- [TEXTE EXTRAIT]:
···

Il y a les onze sur le terrain. Et il y a les autres, dans les tribunes, qui chantent jusqu'à n'avoir plus de voix. Depuis le début de ce Mondial, une évidence saute aux yeux : où que joue le Maroc, le Maroc joue à domicile. Et ce soir contre Haïti ne fera pas exception.
Un Mondial à domicile, à des milliers de kilomètres
Rouge et vert à perte de vue, drapeaux qui ondulent, tifos improvisés, chants qui couvrent ceux d'en face. Les stades de ce Mondial se transforment, le temps d'un match, en annexes du Complexe Mohammed VI. La diaspora marocaine, présente sur tout le continent américain, répond présent à chaque rendez-vous.
Ce n'est pas un détail folklorique. C'est une arme. Demandez aux adversaires ce que ça fait de jouer dans une enceinte acquise à l'autre camp, avec une pression sonore qui ne retombe jamais. Le douzième homme marocain ne figure sur aucune feuille de match, mais il pèse sur chacun d'eux.

···

- [TRAVAIL À FAIRE]:
**a)** Reproduisez le passage du texte sur les supporters marocains qui va de « Un Mondial à » jusqu'à « à chaque rendez-vous. ».
**b)** Poursuivez le texte sur les supporters marocains au Mondial, en partant de sa dernière phrase.

- [ENREGISTREMENTS]:
···

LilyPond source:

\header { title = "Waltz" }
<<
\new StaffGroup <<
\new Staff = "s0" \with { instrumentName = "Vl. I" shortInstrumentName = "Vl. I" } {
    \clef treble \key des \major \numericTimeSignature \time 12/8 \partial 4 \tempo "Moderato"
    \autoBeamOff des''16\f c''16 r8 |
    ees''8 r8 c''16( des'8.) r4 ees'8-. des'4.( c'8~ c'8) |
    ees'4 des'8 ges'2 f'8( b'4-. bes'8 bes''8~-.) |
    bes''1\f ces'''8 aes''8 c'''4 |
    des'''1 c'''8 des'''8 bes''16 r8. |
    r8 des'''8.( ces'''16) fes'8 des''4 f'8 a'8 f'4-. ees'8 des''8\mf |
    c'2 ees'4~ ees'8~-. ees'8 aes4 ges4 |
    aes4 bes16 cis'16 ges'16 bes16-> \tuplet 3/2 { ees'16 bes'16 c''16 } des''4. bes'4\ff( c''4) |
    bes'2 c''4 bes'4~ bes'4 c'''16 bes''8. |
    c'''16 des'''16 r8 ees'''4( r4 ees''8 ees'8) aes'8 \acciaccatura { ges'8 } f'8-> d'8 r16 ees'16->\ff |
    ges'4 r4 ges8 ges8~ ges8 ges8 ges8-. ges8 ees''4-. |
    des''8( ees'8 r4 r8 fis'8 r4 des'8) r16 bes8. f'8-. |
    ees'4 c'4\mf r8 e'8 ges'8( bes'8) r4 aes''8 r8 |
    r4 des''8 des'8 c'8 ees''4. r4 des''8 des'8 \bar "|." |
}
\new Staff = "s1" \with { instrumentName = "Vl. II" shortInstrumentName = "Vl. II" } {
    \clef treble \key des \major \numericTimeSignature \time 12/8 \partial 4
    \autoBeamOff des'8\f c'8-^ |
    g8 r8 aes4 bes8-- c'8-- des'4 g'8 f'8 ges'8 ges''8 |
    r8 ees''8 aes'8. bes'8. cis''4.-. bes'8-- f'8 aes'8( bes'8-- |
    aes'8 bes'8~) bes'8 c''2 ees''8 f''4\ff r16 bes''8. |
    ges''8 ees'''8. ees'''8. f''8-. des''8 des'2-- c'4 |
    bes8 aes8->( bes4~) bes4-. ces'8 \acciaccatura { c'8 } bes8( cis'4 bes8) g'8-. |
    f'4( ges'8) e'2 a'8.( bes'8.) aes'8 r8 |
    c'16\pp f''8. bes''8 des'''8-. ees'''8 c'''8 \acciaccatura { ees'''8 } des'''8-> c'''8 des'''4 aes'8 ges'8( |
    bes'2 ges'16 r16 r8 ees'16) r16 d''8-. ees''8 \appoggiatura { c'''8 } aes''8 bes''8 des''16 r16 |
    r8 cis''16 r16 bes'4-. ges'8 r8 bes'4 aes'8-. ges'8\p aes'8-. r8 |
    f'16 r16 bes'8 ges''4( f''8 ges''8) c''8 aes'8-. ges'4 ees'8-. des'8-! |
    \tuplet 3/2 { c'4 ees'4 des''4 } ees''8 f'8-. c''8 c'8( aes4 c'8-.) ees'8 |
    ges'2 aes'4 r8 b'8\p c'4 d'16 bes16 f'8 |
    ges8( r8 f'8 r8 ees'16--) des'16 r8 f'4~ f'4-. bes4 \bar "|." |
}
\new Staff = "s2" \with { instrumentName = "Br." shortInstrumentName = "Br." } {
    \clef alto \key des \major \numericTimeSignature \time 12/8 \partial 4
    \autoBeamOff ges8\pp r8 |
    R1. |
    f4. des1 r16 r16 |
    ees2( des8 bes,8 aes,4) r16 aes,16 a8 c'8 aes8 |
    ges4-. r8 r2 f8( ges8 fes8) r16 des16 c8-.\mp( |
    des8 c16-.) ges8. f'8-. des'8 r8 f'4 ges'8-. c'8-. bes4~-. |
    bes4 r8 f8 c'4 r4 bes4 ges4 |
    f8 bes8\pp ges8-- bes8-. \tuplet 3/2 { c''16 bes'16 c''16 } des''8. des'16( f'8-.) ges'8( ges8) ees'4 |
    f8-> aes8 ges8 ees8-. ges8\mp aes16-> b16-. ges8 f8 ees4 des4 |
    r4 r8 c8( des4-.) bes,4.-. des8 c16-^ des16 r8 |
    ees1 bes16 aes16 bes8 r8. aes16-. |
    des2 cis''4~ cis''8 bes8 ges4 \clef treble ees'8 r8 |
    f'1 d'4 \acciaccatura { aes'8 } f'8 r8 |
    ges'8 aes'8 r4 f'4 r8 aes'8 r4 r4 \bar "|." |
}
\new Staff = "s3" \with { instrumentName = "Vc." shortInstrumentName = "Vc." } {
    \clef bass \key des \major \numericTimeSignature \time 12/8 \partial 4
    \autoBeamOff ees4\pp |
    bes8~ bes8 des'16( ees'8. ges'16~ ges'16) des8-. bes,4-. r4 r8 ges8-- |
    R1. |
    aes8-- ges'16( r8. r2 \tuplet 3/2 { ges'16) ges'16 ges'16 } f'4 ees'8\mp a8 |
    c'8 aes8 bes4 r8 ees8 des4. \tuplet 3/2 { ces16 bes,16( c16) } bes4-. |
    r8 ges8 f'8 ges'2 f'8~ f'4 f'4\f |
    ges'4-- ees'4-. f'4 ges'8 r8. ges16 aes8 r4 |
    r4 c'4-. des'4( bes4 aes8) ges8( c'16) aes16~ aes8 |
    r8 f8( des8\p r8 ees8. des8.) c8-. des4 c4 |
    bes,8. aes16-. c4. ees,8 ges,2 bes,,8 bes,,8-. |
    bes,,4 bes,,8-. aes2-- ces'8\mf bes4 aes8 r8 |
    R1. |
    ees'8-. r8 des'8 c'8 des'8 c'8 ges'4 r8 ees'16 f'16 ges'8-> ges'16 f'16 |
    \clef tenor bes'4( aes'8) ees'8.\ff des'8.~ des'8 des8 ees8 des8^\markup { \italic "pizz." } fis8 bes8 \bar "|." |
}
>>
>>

···

- [CORRIGÉ]:
**a)**
Un Mondial à domicile, à des milliers de kilomètres
Rouge et vert à perte de vue, drapeaux qui ondulent, tifos improvisés, chants qui couvrent ceux d'en face. Les stades de ce Mondial se transforment, le temps d'un match, en annexes du Complexe Mohammed VI. La diaspora marocaine, présente sur tout le continent américain, répond présent à chaque rendez-vous.

**b)**
2022 n'était pas un accident
On se souvient tous de ce qu'a été le Mondial au Qatar : une marée humaine derrière les Lions, une ferveur qui a porté l'équipe jusqu'au dernier carré. Beaucoup pensaient que c'était lié à la proximité géographique, à la facilité de déplacement depuis le Maroc et l'Europe.
Erreur. Depuis le coup d'envoi de cette édition, la diaspora prouve que ce soutien ne connaît pas de frontières. De ville en ville, elle se déplace, s'organise, remplit les gradins. Le Maroc a peut-être l'avantage le plus rare d'un tournoi : il n'a jamais vraiment de match à l'extérieur.
Le douzième homme ne prend jamais de jour off
Et le plus beau, c'est que ça ne faiblit jamais. Match référence contre le Brésil ou match « à finir » contre Haïti, l'engagement des supporters reste le même. Parce que pour eux, il ne s'agit pas seulement de football. Il s'agit d'identité, de fierté, d'un drapeau qu'on porte loin de chez soi.
Ce soir encore, ils seront là. Avant le coup d'envoi déjà, dans les rues, autour du stade. Pendant les 90 minutes, debout. Et longtemps après le coup de sifflet final, peu importe le score.
Les joueurs le savent et le rendent bien. Cette équipe et son public forment un même bloc. Sur le terrain, onze Lions. Dans les tribunes, des dizaines de milliers d'autres. Ensemble, ils transforment chaque match en une soirée à la maison.